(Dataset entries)
+ + + +
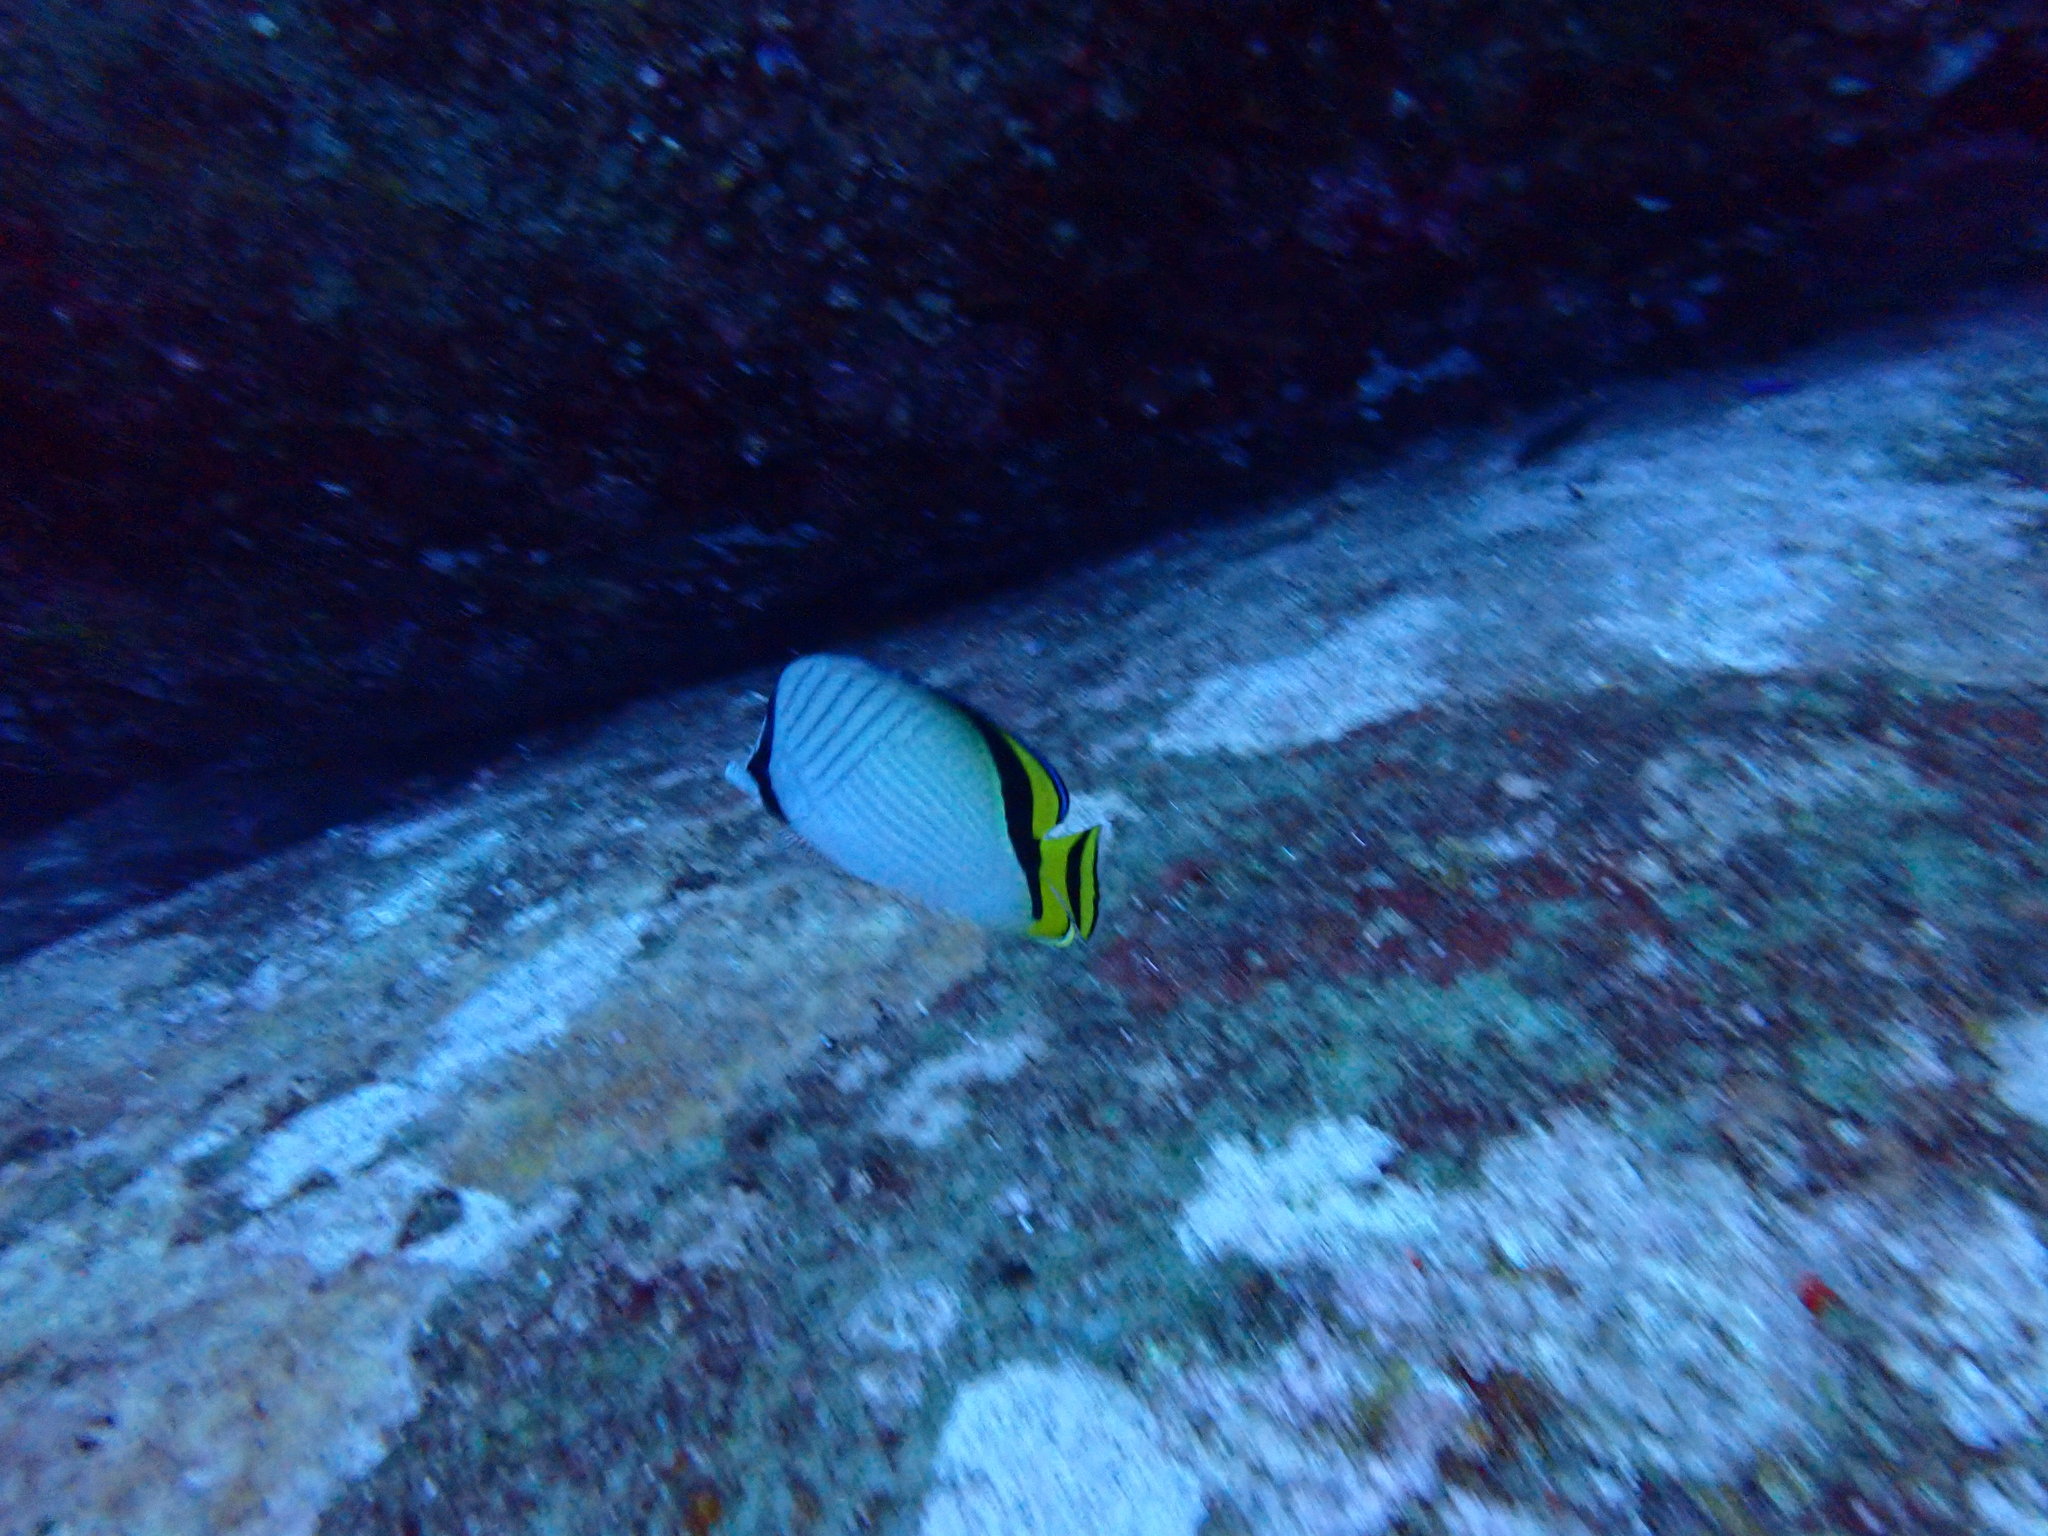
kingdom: Animalia
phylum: Chordata
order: Perciformes
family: Chaetodontidae
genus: Chaetodon
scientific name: Chaetodon vagabundus
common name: Vagabond butterflyfish
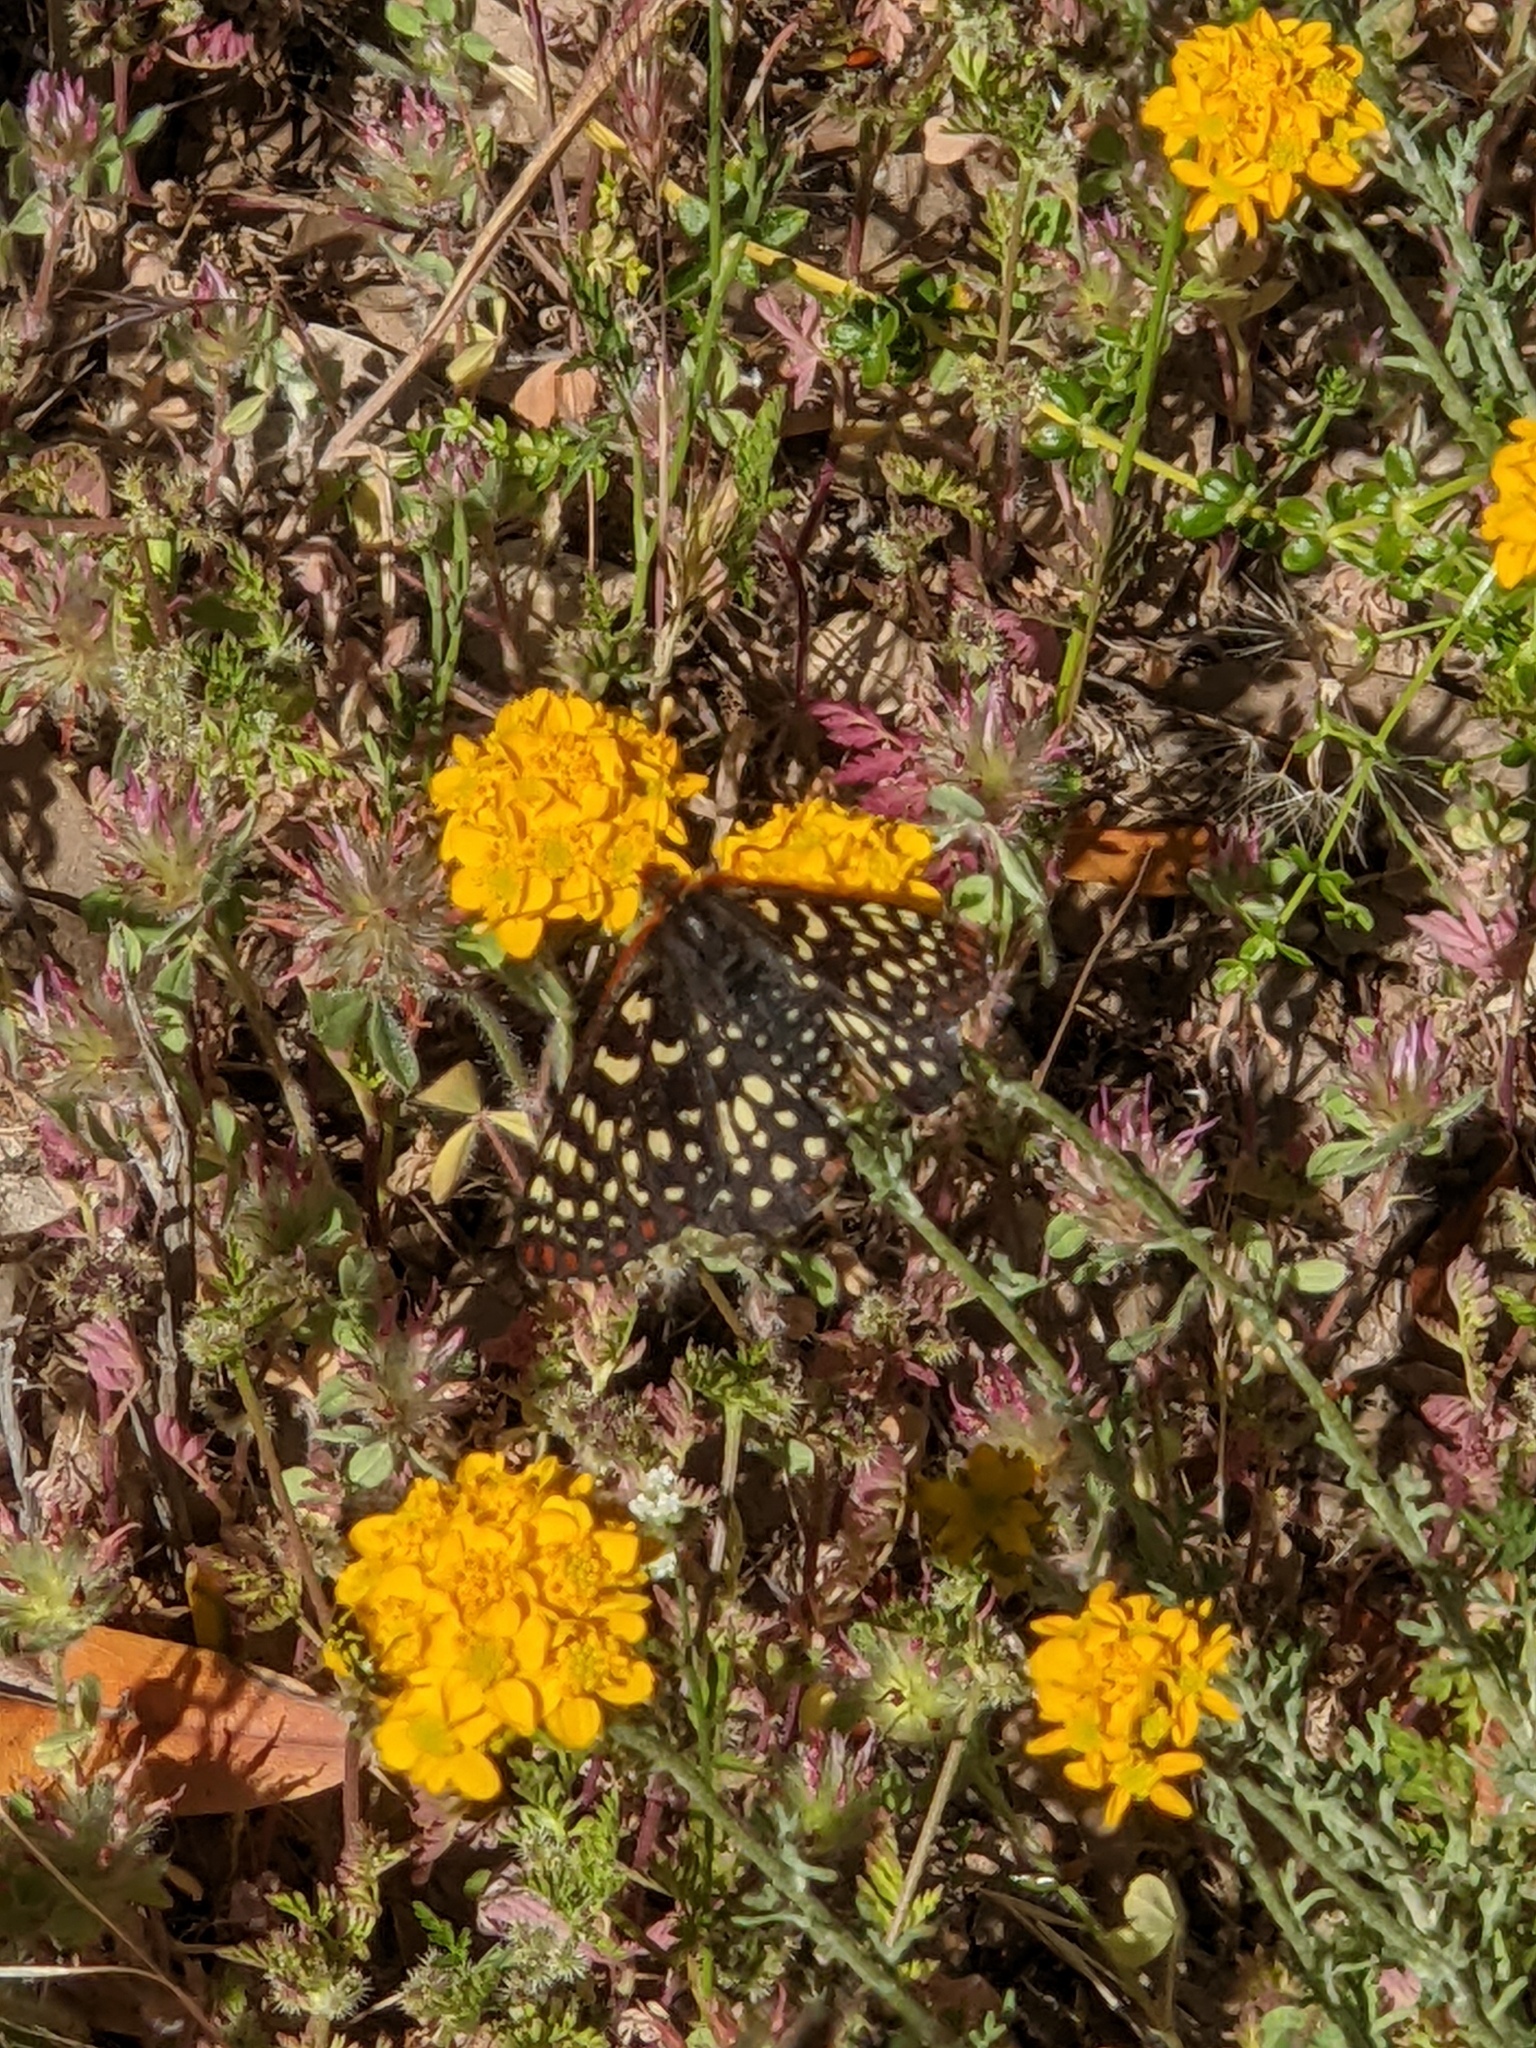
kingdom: Animalia
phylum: Arthropoda
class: Insecta
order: Lepidoptera
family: Nymphalidae
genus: Occidryas
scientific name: Occidryas chalcedona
+ + + +
▶ **PROBLEM REQUIREMENTS**: Rewrite the listing with every instance of "scientific name" changed to "binomial name" and all other text kept the same. Omit the pictures from your answer.

▶ **RIGHT ANSWER**:
kingdom: Animalia
phylum: Chordata
order: Perciformes
family: Chaetodontidae
genus: Chaetodon
binomial name: Chaetodon vagabundus
common name: Vagabond butterflyfish
kingdom: Animalia
phylum: Arthropoda
class: Insecta
order: Lepidoptera
family: Nymphalidae
genus: Occidryas
binomial name: Occidryas chalcedona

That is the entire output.